START Excerpt provided

Kind getKind() const;
/// Test whether the edge represents a direct call to a function.
///
/// This requires that the edge is not null.
bool isCall() const;
/// Get the call graph node referenced by this edge.
///
/// This requires that the edge is not null.
Node &getNode() const;
/// Get the function referenced by this edge.
///
/// This requires that the edge is not null.
Function &getFunction() const;
private:
friend class LazyCallGraph::EdgeSequence;
friend class LazyCallGraph::RefSCC;
PointerIntPair<Node *, 1, Kind> Value;
void setKind(Kind K) { Value.setInt(K); }
};
/// The edge sequence object.
///
/// This typically exists entirely within the node but is exposed as
/// a separate type because a node doesn't initially have edges. An explicit
/// population step is required to produce this sequence at first and it is
/// then cached in the node. It is also used to represent edges entering the
/// graph from outside the module to model the graph's roots.
///
/// The sequence itself both iterable and indexable. The indexes remain
/// stable even as the sequence mutates (including removal).
class EdgeSequence {
friend class LazyCallGraph;
friend class LazyCallGraph::Node;
friend class LazyCallGraph::RefSCC;
using VectorT = SmallVector<Edge, 4>;
using VectorImplT = SmallVectorImpl<Edge>;
public:
/// An iterator used for the edges to both entry nodes and child nodes.
class iterator
: public iterator_adaptor_base<iterator, VectorImplT::iterator,
std::forward_iterator_tag> {
friend class LazyCallGraph;
friend class LazyCallGraph::Node;
VectorImplT::iterator E;
// Build the iterator for a specific position in the edge list.
iterator(VectorImplT::iterator BaseI, VectorImplT::iterator E)
: iterator_adaptor_base(BaseI), E(E) {
while (I != E && !*I)
++I;
}
public:
iterator() = default;
using iterator_adaptor_base::operator++;
iterator &operator++() {
do {
++I;
} while (I != E && !*I);
return *this;
}
};
/// An iterator over specifically call edges.

END Excerpt provided

Stated problem 1: According to the code excerpt, where is the edge sequence cached after its initial population step?

START Records to process

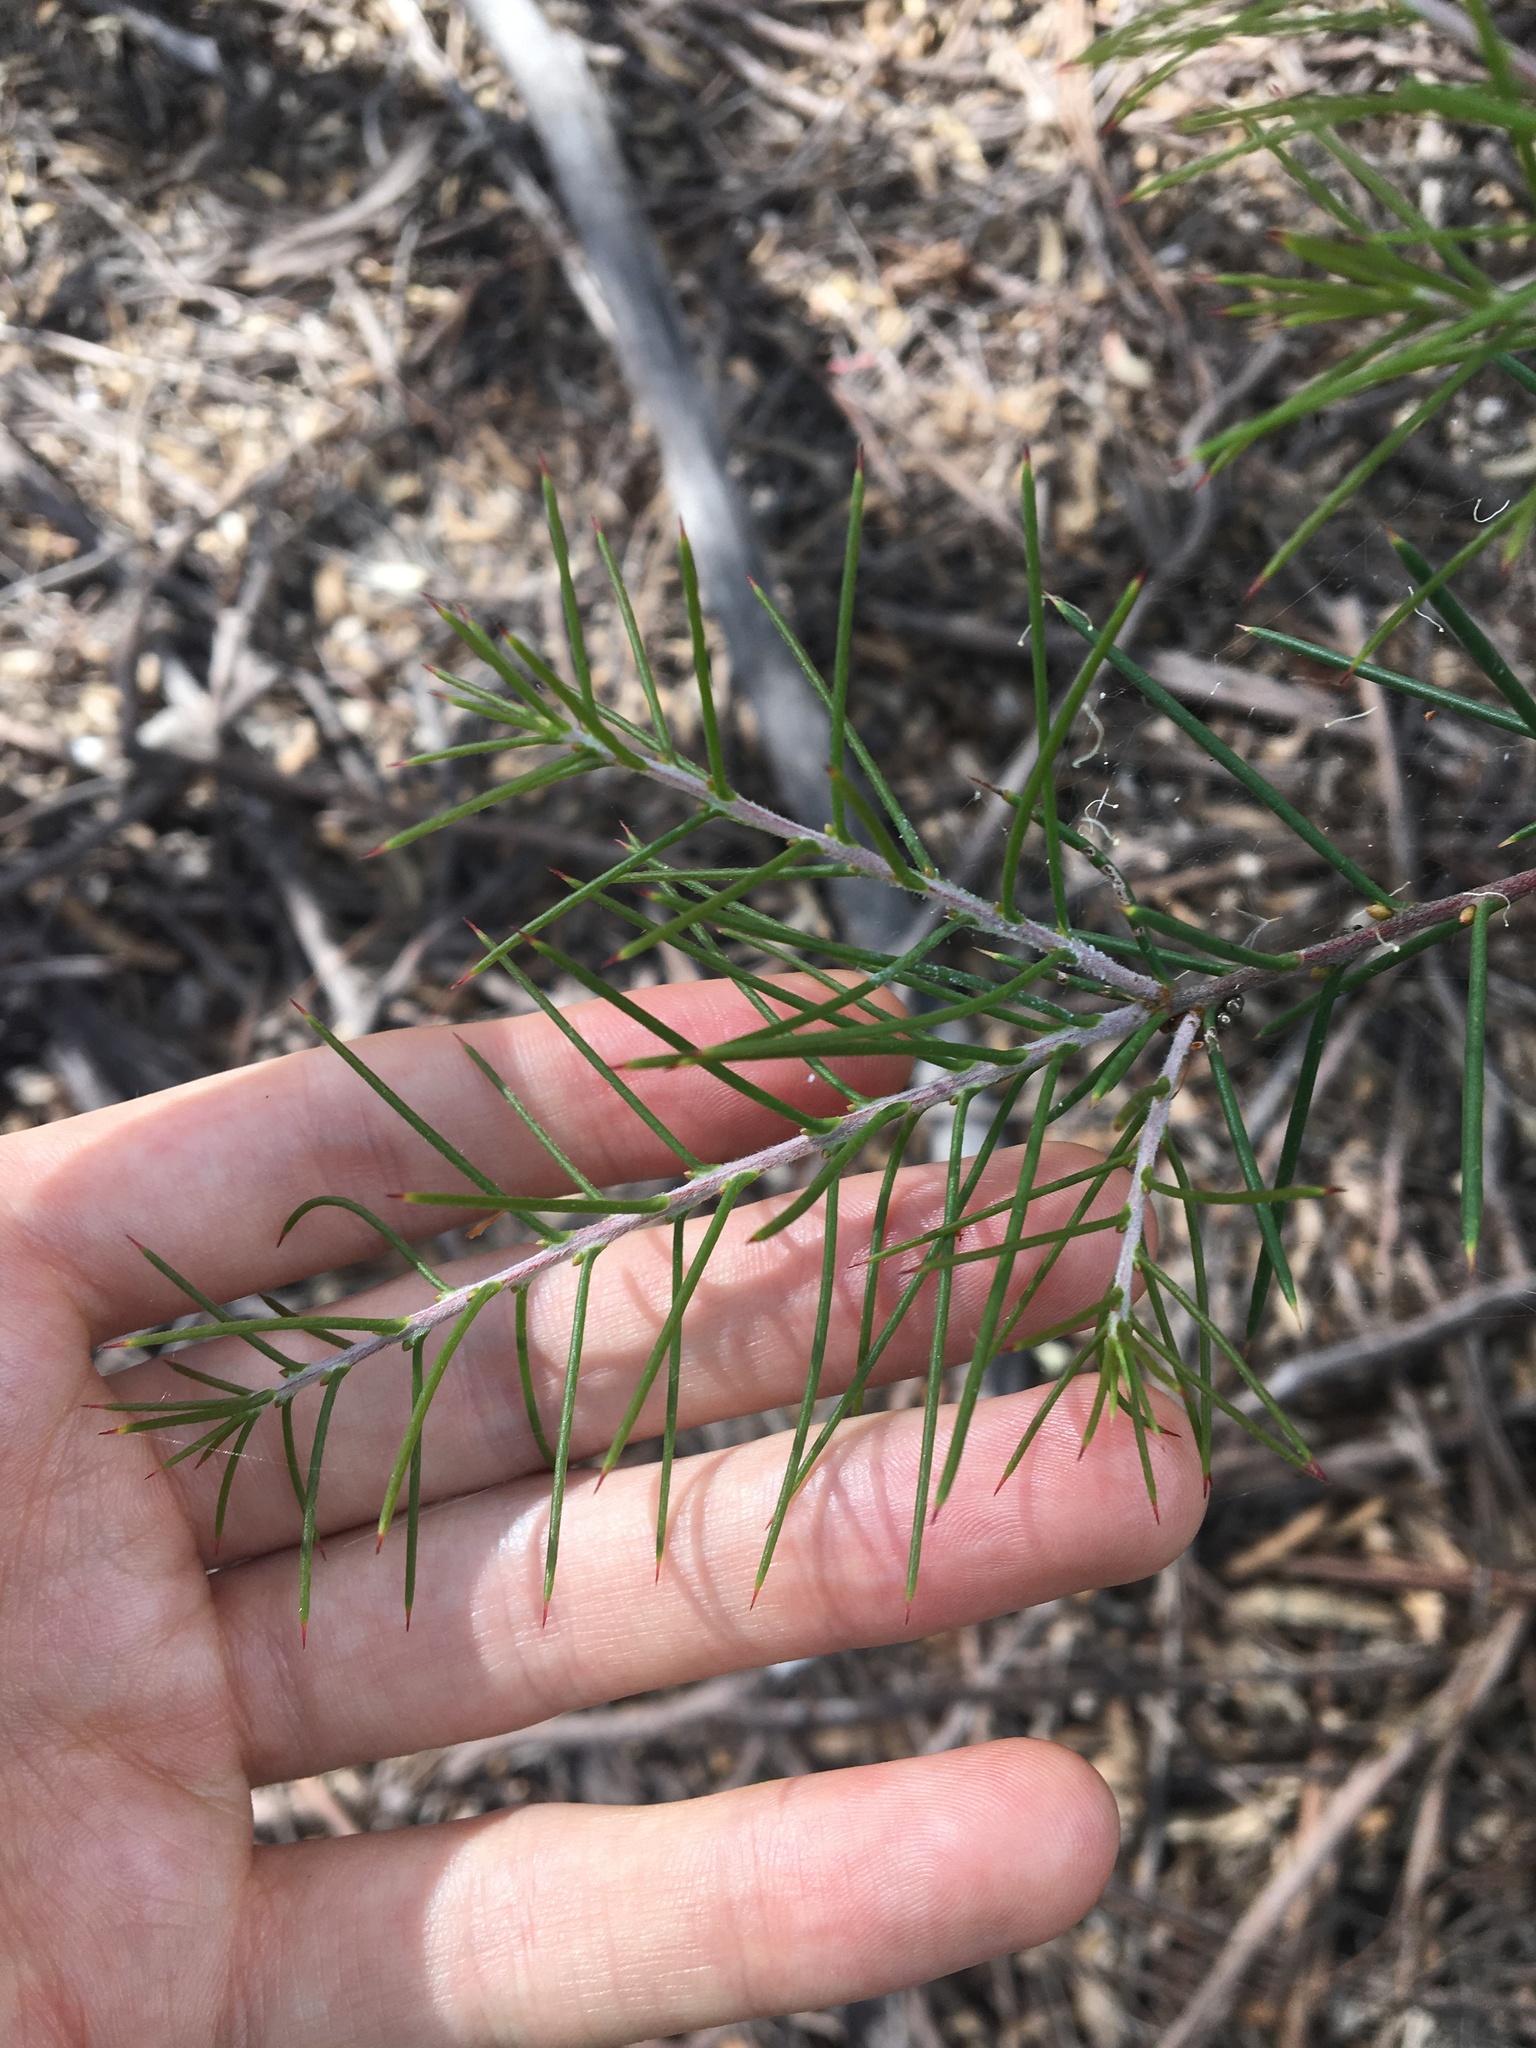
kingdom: Plantae
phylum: Tracheophyta
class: Magnoliopsida
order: Proteales
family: Proteaceae
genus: Hakea
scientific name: Hakea sericea
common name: Needle bush
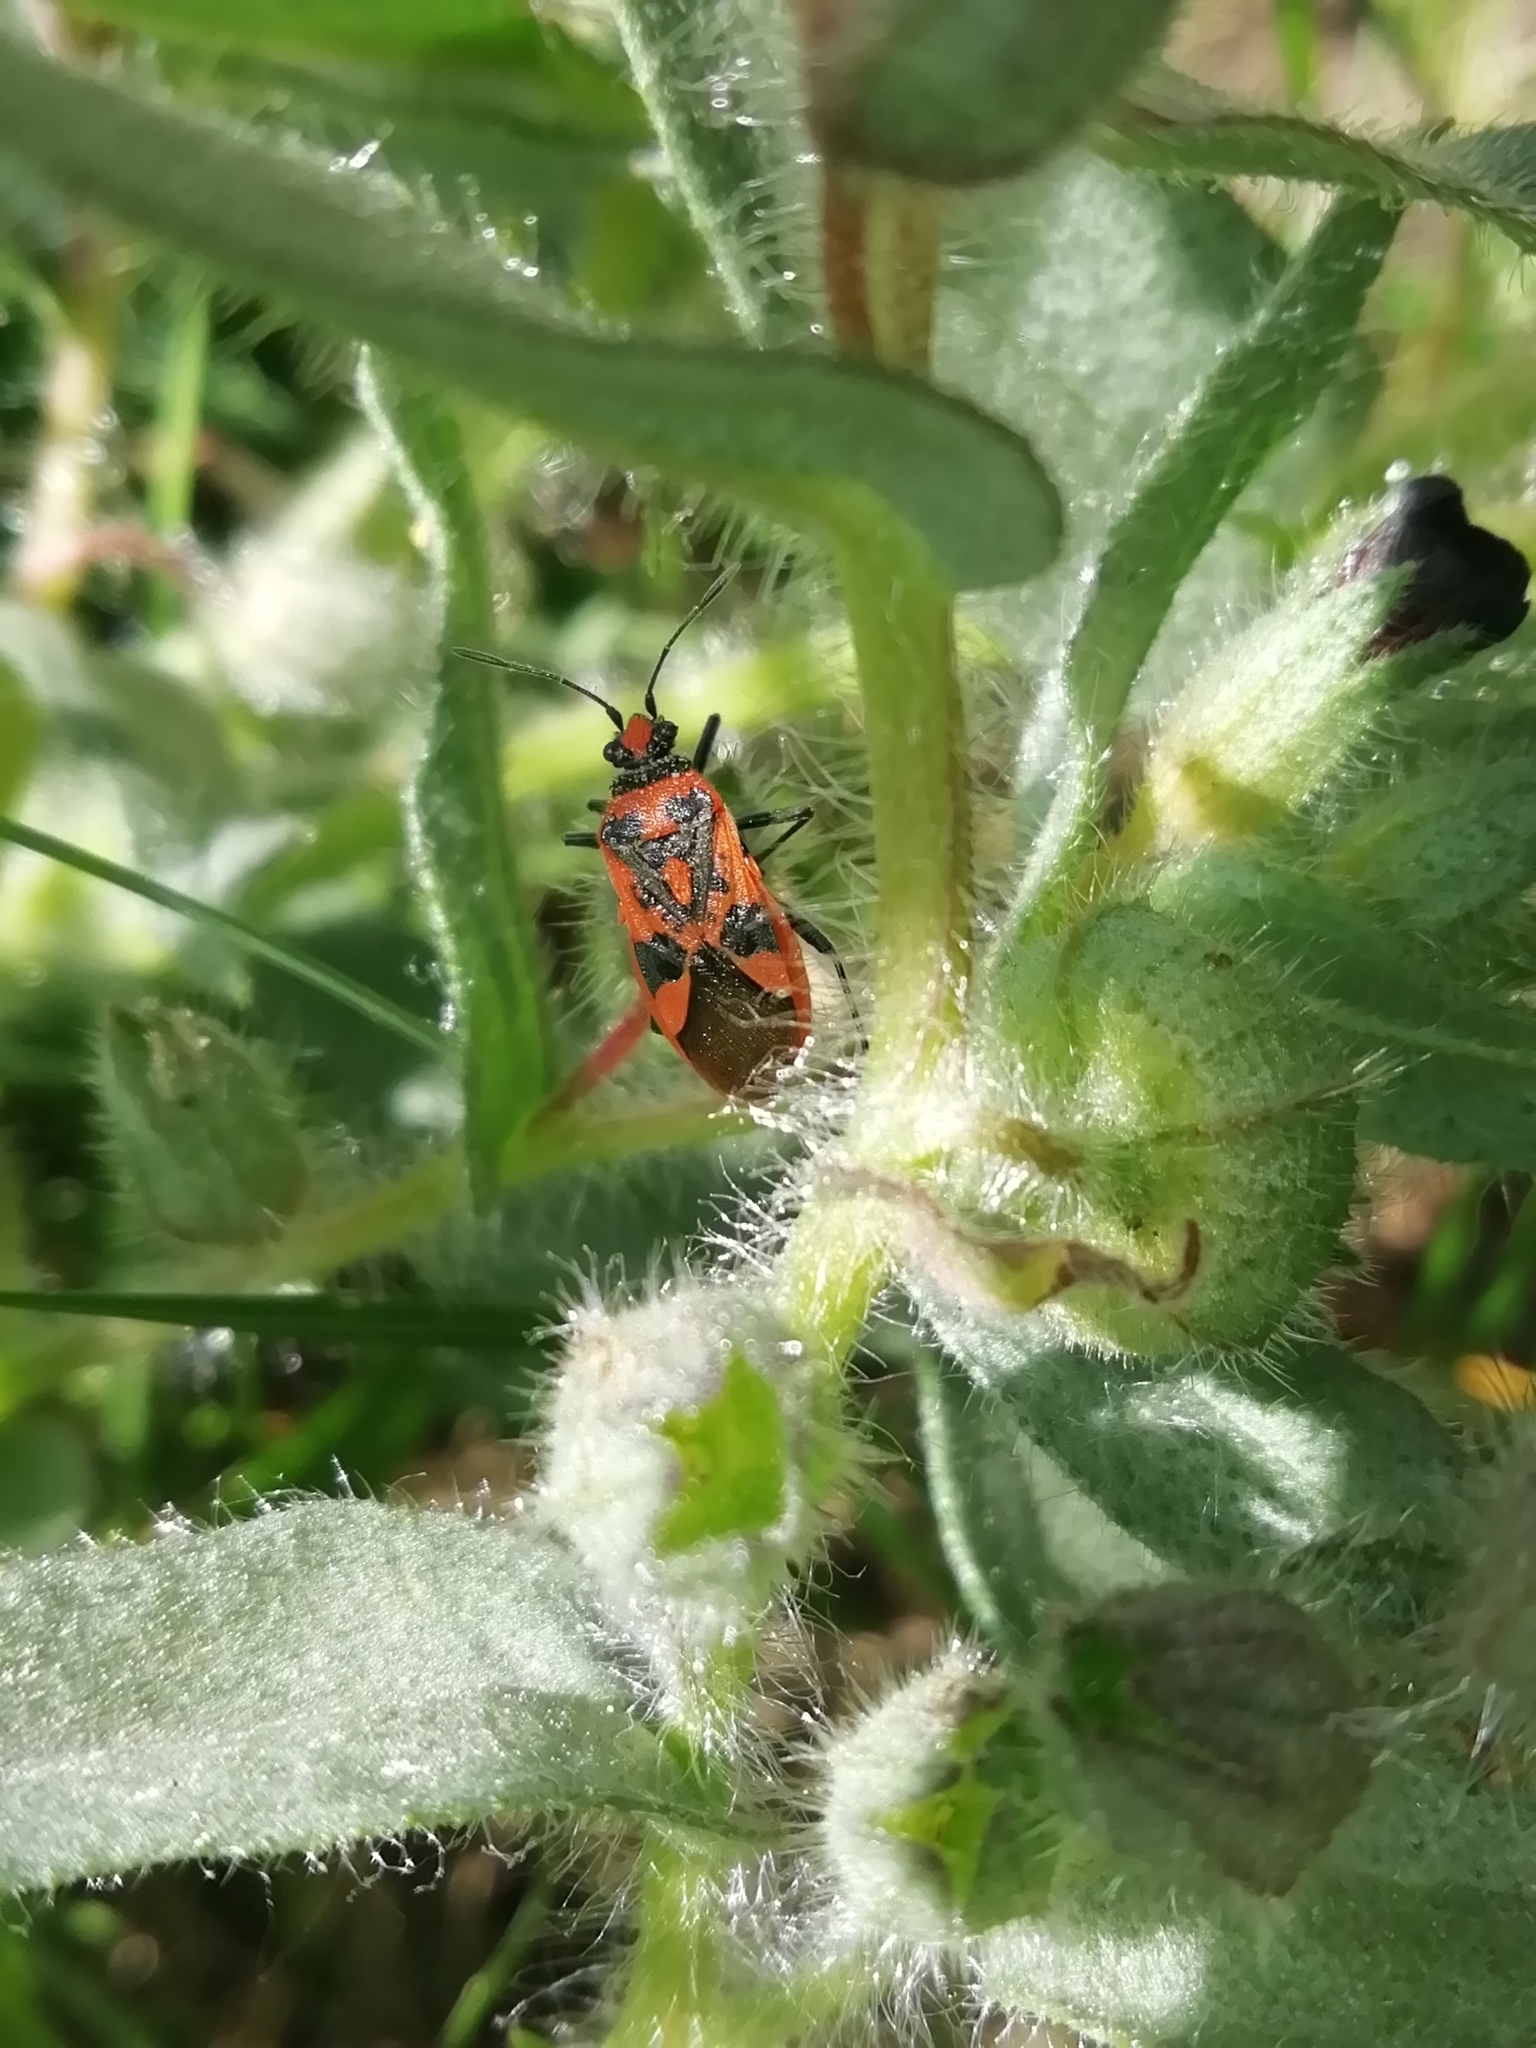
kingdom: Animalia
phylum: Arthropoda
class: Insecta
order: Hemiptera
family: Rhopalidae
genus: Corizus
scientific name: Corizus hyoscyami
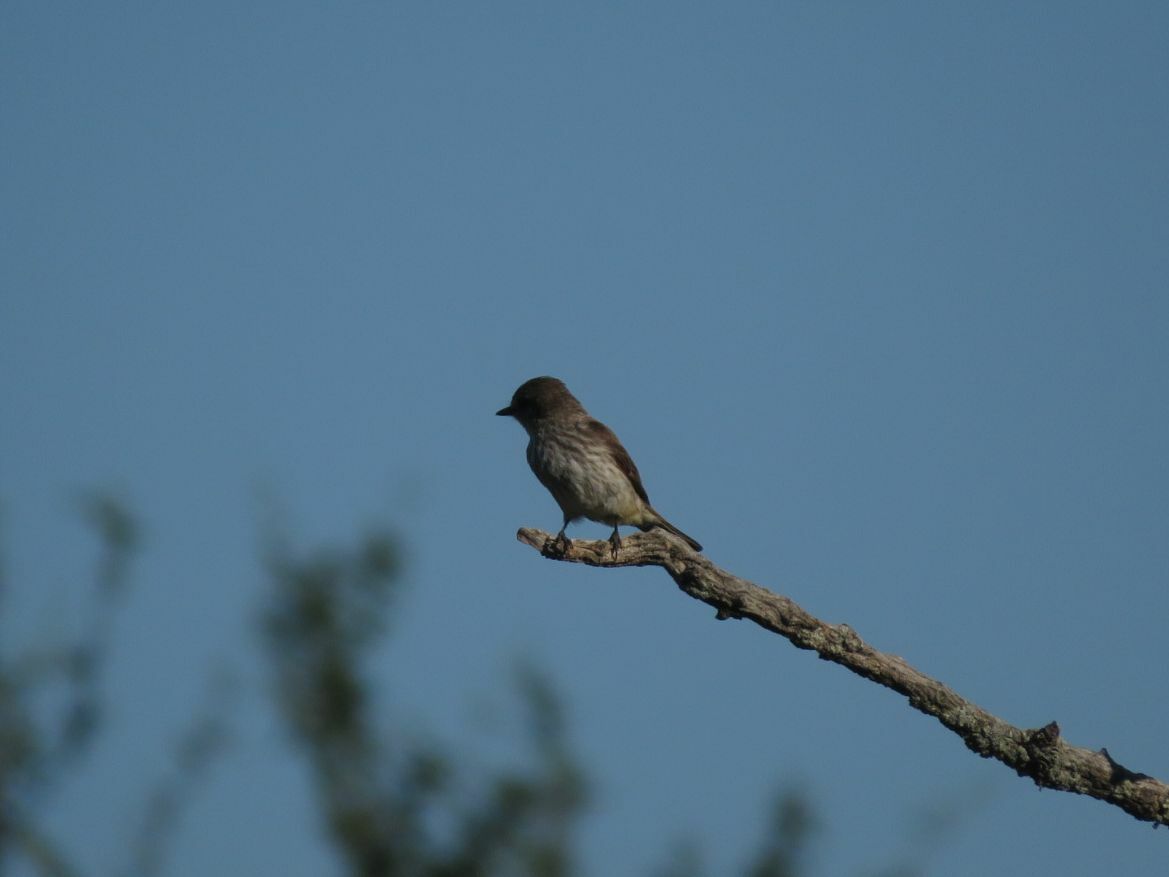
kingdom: Animalia
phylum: Chordata
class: Aves
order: Passeriformes
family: Tyrannidae
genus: Pyrocephalus
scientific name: Pyrocephalus rubinus
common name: Vermilion flycatcher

END Records to process

Stated problem 2: In the listing, take the part that opens with the line containing "class: Aves" and closes at the end of the listing. Reproduce those lines with "common name" changed to "vernacular name" and nothing else altered.

Worked answer 1: It is cached in the node.

Worked answer 2:
class: Aves
order: Passeriformes
family: Tyrannidae
genus: Pyrocephalus
scientific name: Pyrocephalus rubinus
vernacular name: Vermilion flycatcher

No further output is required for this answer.